O programa tem derrubado a inflação, principal bandeira de sua campanha. Em janeiro de 2025, ela fechou em 2,2% ao mês, contra um pico mensal de quase 13% em 2023, durante o governo do antecessor peronista, Alberto Fernández. O índice de janeiro é o mais baixo desde julho de 2020, segundo o Indec, agência de estatísticas do país, similar ao IBGE brasileiro.

 

Por outro lado, há um custo social em seu programa de austeridade: no ano passado, a taxa da população na pobreza alcançou 52,9% (dado de setembro de 2024), ante 41,7% no governo Alberto Fernández (dado de setembro de 2023). A alta representa que 3,4 milhões de argentinos haviam caído na pobreza sob o governo Milei.

 

No caso do câmbio, o fenômeno de aumento do poder aquisitivo em dólar se deve a uma combinação da inflação elevada do país e a desvalorização do peso em um ritmo controlado pelo governo, de aproximadamente 1% ao mês.

 

Como o peso se desvaloriza mais devagar que a inflação do país, o consumo em dólares ficou relativamente mais barato para os argentinos.

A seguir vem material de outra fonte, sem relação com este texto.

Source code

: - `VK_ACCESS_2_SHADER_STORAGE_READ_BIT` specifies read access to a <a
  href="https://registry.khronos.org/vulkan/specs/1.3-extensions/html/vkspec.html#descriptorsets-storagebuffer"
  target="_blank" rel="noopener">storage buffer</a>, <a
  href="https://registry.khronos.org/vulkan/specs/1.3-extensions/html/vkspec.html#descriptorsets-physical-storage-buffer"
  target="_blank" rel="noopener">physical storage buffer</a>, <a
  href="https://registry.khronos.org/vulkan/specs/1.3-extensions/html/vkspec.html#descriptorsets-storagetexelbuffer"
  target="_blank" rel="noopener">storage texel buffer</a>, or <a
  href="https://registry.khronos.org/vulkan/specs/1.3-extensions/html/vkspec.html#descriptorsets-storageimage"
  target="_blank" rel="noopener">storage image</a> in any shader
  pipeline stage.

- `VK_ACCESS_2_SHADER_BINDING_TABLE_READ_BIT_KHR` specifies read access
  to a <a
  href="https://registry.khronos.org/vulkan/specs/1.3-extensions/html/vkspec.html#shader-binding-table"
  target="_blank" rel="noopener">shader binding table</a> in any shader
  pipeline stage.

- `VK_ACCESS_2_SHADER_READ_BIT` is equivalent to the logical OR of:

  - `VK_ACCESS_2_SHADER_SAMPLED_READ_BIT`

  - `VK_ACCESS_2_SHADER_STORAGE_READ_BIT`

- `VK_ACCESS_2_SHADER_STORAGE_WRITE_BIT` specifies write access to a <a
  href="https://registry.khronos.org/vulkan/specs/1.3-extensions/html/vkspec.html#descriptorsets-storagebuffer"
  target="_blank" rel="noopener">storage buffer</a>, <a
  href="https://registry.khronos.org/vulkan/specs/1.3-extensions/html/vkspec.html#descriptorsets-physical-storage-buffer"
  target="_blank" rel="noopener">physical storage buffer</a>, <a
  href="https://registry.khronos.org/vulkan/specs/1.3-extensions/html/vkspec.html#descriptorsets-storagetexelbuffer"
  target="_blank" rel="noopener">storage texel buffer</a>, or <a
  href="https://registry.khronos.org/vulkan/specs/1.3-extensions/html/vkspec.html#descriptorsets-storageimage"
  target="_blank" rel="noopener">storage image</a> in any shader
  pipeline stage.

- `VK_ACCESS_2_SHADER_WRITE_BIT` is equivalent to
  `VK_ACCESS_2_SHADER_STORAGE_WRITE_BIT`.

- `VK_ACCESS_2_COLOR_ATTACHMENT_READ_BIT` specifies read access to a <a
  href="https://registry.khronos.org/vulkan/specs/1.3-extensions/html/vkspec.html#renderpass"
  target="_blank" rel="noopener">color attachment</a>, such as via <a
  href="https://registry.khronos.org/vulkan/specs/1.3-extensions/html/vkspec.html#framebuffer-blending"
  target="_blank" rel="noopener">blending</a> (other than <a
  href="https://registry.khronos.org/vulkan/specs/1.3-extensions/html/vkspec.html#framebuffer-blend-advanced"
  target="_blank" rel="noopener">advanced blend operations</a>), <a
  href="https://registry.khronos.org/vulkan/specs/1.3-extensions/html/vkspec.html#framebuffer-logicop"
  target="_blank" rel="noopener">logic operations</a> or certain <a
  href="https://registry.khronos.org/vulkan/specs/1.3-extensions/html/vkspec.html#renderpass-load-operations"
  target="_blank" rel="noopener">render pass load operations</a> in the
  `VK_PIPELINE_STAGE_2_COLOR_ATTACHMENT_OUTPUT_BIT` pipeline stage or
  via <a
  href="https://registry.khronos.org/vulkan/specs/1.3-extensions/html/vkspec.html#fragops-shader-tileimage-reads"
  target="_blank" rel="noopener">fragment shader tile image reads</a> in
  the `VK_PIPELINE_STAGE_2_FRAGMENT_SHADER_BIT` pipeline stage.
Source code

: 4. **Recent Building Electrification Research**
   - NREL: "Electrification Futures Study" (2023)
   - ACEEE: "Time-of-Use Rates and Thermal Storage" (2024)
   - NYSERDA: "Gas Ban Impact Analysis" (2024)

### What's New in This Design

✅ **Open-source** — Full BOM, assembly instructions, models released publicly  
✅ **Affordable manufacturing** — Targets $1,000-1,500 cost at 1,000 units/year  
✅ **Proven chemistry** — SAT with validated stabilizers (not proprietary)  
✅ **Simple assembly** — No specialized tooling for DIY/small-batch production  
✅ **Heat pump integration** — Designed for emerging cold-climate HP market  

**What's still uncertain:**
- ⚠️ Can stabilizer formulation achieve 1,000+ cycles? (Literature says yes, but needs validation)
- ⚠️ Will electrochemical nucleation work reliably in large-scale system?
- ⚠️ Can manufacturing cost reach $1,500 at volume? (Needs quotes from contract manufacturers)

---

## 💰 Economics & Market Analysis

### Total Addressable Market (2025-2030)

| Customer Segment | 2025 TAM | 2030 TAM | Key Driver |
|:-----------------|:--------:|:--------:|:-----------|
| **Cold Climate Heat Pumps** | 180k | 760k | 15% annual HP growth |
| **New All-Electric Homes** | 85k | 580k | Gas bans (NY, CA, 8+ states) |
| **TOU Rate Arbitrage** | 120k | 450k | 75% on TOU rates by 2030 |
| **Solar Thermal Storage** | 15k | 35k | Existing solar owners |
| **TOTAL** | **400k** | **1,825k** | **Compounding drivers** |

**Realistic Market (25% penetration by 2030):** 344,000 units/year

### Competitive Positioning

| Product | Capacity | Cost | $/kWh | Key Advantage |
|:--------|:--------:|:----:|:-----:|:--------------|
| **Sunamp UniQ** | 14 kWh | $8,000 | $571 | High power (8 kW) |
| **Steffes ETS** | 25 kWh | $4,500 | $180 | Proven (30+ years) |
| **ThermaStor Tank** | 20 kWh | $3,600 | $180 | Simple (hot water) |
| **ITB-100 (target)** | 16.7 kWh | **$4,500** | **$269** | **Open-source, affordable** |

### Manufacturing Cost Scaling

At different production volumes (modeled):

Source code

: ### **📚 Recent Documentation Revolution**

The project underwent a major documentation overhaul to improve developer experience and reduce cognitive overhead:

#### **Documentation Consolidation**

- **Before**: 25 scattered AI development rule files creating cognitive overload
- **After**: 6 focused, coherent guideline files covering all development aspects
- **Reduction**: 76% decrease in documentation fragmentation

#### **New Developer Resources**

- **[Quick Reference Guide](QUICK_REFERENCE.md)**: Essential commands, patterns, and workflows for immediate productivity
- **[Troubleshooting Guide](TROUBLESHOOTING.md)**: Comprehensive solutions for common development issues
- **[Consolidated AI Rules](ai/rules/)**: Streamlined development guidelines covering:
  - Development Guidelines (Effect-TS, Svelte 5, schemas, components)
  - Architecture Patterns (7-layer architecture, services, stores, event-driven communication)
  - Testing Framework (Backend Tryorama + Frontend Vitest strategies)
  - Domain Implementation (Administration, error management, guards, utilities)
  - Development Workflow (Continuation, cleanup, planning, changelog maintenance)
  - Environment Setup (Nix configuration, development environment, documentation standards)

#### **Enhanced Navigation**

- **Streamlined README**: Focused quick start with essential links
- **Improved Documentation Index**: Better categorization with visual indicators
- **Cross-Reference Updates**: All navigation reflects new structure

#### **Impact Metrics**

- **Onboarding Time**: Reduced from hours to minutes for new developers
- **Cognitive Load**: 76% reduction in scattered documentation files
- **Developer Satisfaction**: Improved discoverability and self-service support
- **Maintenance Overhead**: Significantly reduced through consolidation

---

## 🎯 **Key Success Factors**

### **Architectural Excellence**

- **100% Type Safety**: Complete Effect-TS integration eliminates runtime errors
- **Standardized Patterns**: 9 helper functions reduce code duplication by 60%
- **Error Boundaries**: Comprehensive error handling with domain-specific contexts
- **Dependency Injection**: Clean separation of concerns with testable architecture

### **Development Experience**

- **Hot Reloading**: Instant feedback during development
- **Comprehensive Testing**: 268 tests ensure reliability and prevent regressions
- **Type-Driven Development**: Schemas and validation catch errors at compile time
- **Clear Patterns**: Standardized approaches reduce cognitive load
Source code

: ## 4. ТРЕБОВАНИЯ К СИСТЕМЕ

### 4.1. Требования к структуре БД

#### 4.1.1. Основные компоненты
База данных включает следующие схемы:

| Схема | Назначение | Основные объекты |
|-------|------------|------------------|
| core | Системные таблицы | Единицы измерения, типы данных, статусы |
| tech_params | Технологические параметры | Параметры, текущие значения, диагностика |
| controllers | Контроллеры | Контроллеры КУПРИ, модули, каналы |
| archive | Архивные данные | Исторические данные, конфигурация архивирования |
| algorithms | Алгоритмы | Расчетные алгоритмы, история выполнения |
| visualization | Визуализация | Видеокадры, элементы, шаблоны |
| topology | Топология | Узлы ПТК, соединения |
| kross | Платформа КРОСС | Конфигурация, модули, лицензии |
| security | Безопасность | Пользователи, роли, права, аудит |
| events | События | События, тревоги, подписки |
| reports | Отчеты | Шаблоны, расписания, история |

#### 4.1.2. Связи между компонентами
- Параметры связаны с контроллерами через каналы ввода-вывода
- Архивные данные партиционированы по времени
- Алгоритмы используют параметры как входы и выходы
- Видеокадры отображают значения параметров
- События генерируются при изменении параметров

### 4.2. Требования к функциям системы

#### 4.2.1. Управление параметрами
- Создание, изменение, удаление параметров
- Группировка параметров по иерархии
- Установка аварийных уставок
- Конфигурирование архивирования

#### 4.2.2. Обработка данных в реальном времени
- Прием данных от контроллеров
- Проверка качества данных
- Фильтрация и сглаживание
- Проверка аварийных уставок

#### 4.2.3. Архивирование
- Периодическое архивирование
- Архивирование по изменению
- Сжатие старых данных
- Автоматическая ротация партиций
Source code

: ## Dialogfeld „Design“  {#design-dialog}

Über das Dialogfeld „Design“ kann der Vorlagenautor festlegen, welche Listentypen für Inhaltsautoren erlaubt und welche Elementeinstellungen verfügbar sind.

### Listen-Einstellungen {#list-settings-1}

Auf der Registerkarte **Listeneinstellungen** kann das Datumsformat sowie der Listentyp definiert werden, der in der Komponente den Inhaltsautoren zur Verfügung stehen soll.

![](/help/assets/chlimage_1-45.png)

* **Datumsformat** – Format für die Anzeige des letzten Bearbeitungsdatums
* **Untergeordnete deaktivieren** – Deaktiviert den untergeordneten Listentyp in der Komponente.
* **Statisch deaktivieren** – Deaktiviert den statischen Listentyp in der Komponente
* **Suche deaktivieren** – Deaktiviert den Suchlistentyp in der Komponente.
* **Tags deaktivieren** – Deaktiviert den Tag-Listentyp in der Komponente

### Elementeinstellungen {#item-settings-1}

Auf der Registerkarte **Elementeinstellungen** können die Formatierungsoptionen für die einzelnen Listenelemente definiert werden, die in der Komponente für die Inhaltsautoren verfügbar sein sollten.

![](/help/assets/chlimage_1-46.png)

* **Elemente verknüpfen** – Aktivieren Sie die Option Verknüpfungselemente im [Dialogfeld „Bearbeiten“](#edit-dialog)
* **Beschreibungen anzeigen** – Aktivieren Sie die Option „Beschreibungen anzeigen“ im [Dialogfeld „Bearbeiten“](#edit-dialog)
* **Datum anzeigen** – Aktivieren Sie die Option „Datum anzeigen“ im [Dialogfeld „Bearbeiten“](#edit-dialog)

Gastar em dólar no Brasil, por tabela, virou pechincha.

 

Este é o pano de fundo da multidão de argentinos que apareceu em um vídeo esvaziando as prateleiras da Decathlon em Florianópolis, que se tornou viral. Comprar no Brasil ficou, em média, 50% mais barato do que na Argentina neste verão.

 

Procurada pelo UOL, a multinacional francesa afirmou que a filial de Florianópolis foi a que mais vendeu em janeiro entre as 1.750 lojas do grupo espalhadas em 78 países – um desempenho “histórico e inédito”, nas palavras de um porta-voz do grupo.

 

Segundo a empresa, 90% dos clientes eram do país vizinho.

 

A virada da balança

 

Se nos últimos anos, o peso desvalorizado favorecia turistas brasileiros a se comportarem como ricos nos restaurantes de Buenos Aires, agora o câmbio tornou as férias no Brasil mais baratas para os argentinos.

 

De acordo com o último dado disponível do Indec, um contingente de 1,3 milhão de argentinos viajou para o exterior em dezembro de 2024, uma explosão de 76% em relação a dezembro de 2023. No mesmo período, o número de estrangeiros visitando a Argentina somou 951 mil, um tombo de 25% em relação ao ano anterior.

 

O Brasil é o principal destino do aumento expressivo dos gastos dos argentinos no exterior, seguido pelo Uruguai e Chile, segundo o órgão de estatísticas da Argentina.

 

O peso forte produziu um rombo na balança de turismo: em 2024, o país perdeu cerca de US$ 2,1 bilhões devido ao saldo negativo entre os gastos de argentinos no exterior e as despesas de estrangeiros no país.